According to the official, it will target students intending to work as trade officers, trade policy analysts, advisers, researchers, trade attaches, and private sector trade practitioners among others.
The program, according to Samuel Muthoga chairman of the Department of Applied Economics at Kenyatta University, has received approval of the Commission of University Education in Kenya, setting the stage for its commencement early in 2020.
“The [master’s] program will be offered during the first semester of 2019-2020 academic year in collaboration with the School of Virtual and Open Learning of Kenyatta University. About 30 students have so far applied,” Muthoga noted.
The trading bloc had already signed a Memorandum of Understanding with four other universities to begin offering the program, according to COMESA senior research Fellow Benedict Musengele.

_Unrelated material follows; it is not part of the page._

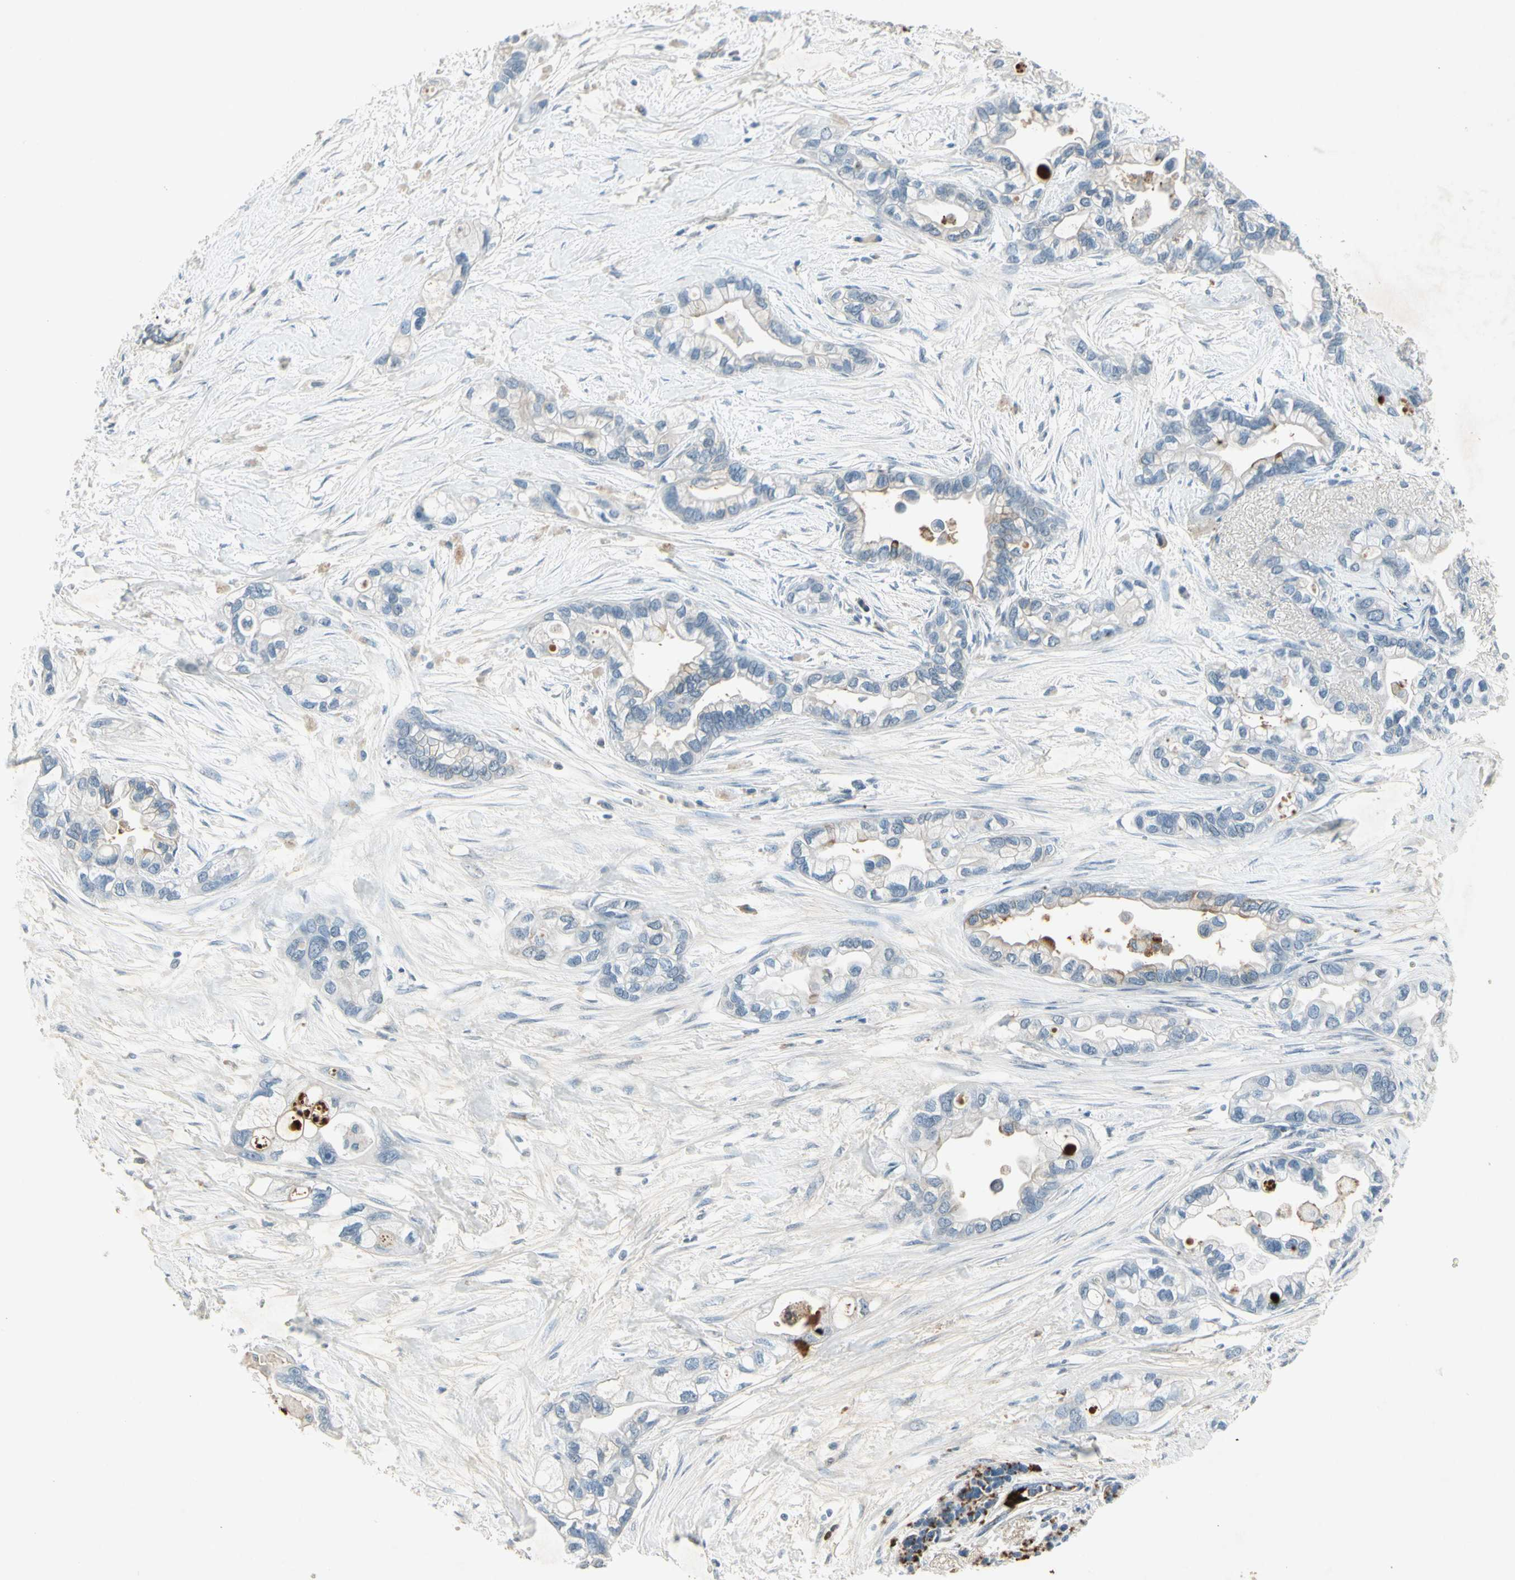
{"staining": {"intensity": "negative", "quantity": "none", "location": "none"}, "tissue": "pancreatic cancer", "cell_type": "Tumor cells", "image_type": "cancer", "snomed": [{"axis": "morphology", "description": "Adenocarcinoma, NOS"}, {"axis": "topography", "description": "Pancreas"}], "caption": "Tumor cells show no significant protein staining in adenocarcinoma (pancreatic).", "gene": "IGHM", "patient": {"sex": "female", "age": 77}}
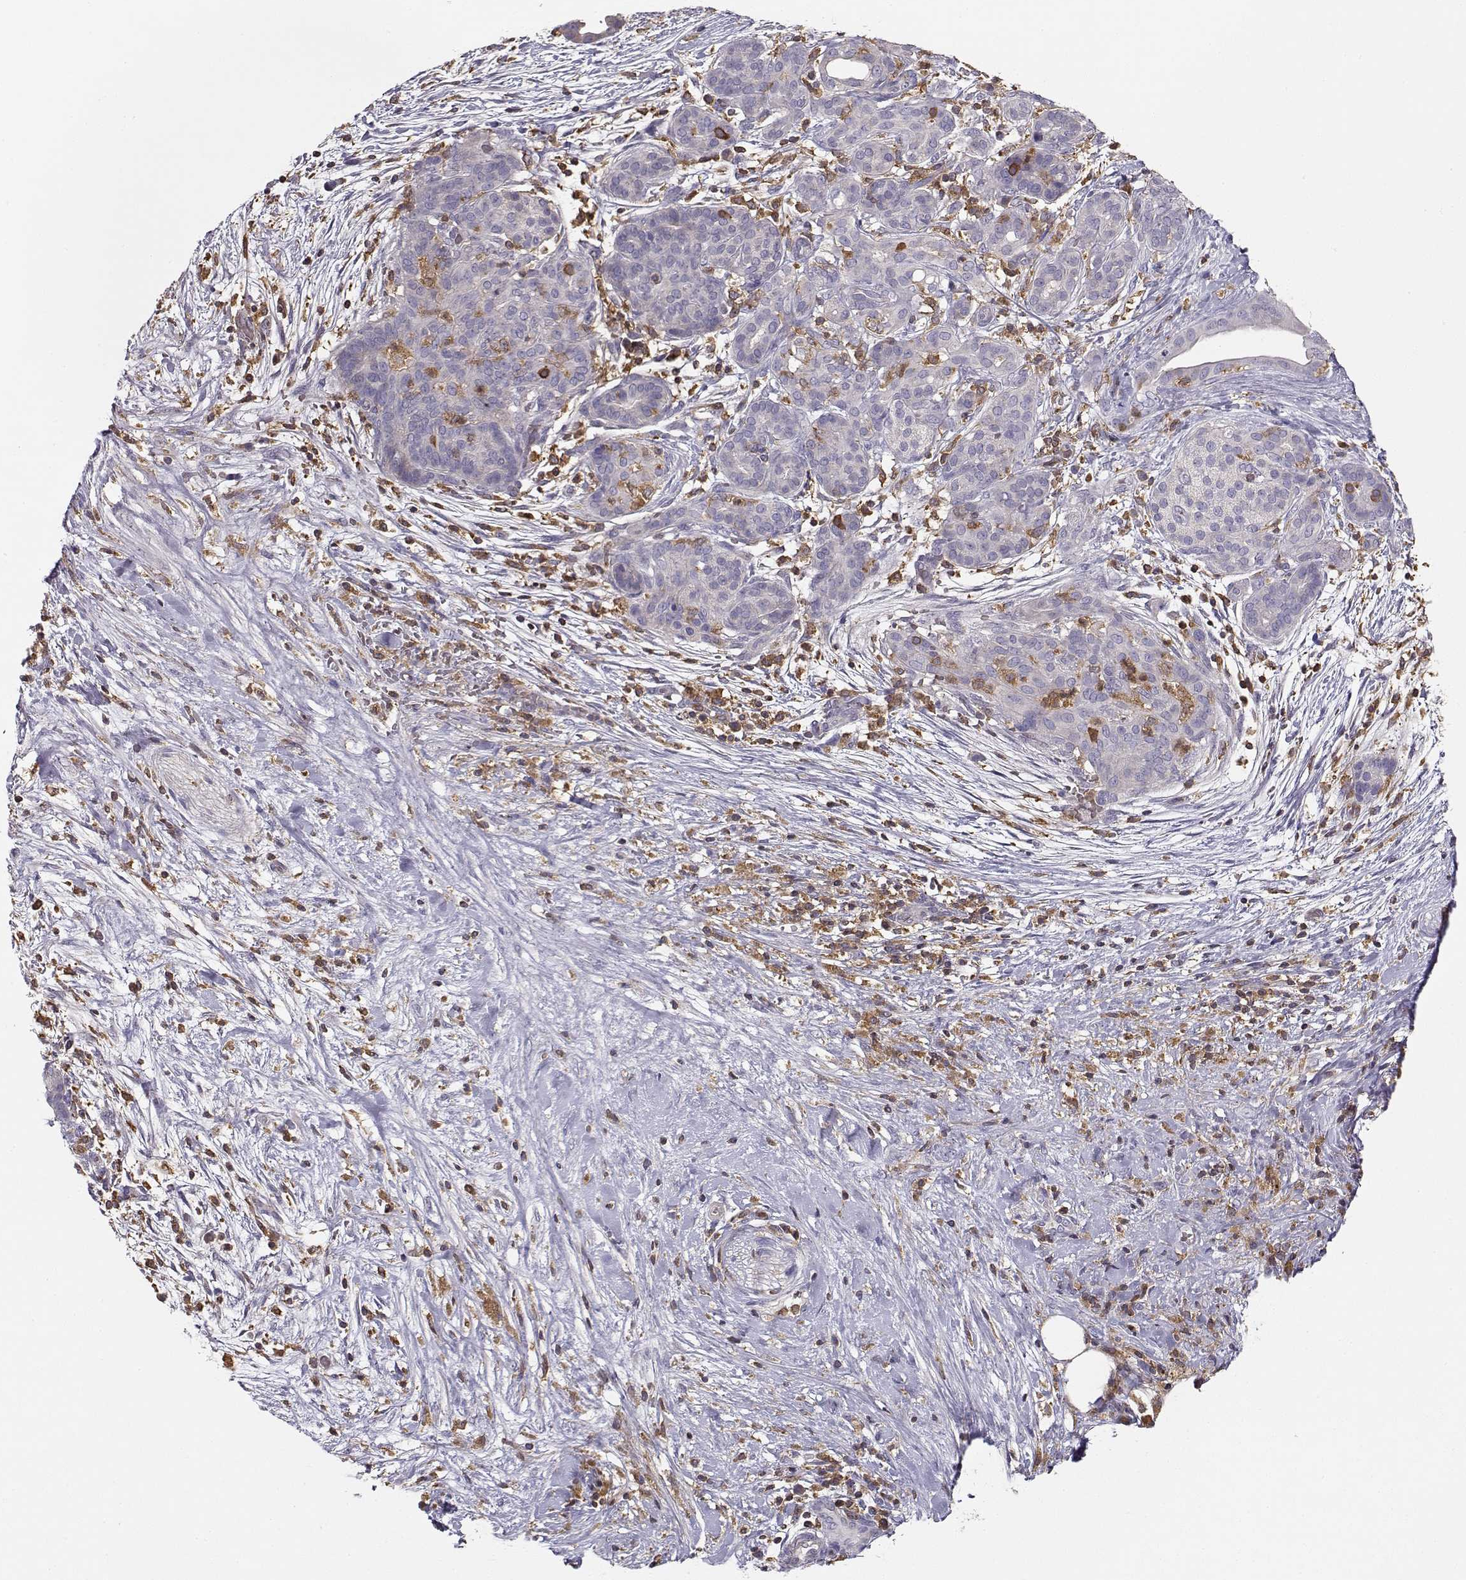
{"staining": {"intensity": "negative", "quantity": "none", "location": "none"}, "tissue": "pancreatic cancer", "cell_type": "Tumor cells", "image_type": "cancer", "snomed": [{"axis": "morphology", "description": "Adenocarcinoma, NOS"}, {"axis": "topography", "description": "Pancreas"}], "caption": "This photomicrograph is of pancreatic adenocarcinoma stained with immunohistochemistry (IHC) to label a protein in brown with the nuclei are counter-stained blue. There is no positivity in tumor cells. Brightfield microscopy of immunohistochemistry stained with DAB (3,3'-diaminobenzidine) (brown) and hematoxylin (blue), captured at high magnification.", "gene": "VAV1", "patient": {"sex": "male", "age": 44}}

The institutions include the University of Mauritius, the Open University of Mauritius, l’Institut Supérieur de Gestion des Entreprise of Burundi, and the University of Zimbabwe.
Kenyatta University has advertised for students’ admission to the program beginning this month, while the Open University of Mauritius and University of Mauritius are advertising for January 2020 intake, Musengele noted.
“The program shall be offered by course work and dissertation over a duration of two years and consists of 10 compulsory and five elective courses, while examinations will be conducted at Kenyatta University campuses, in the Embassies and COMESA Secretariat offices,” he disclosed.
The launch of the university was approved in October 2016 during the 19th COMESA Heads of State Summit held in Madagascar, with the primary objective of inculcating a dimension of regional integration in learning in higher education institutions.
An MoU was later developed to provide the framework for collaboration with the participating universities.
Under the program, it is hoped that the inability of member countries to implement the numerous protocols, decisions and Acts due to the apparent lack of institutional and human capacity and related support mechanisms will be addressed, according to Cheluget.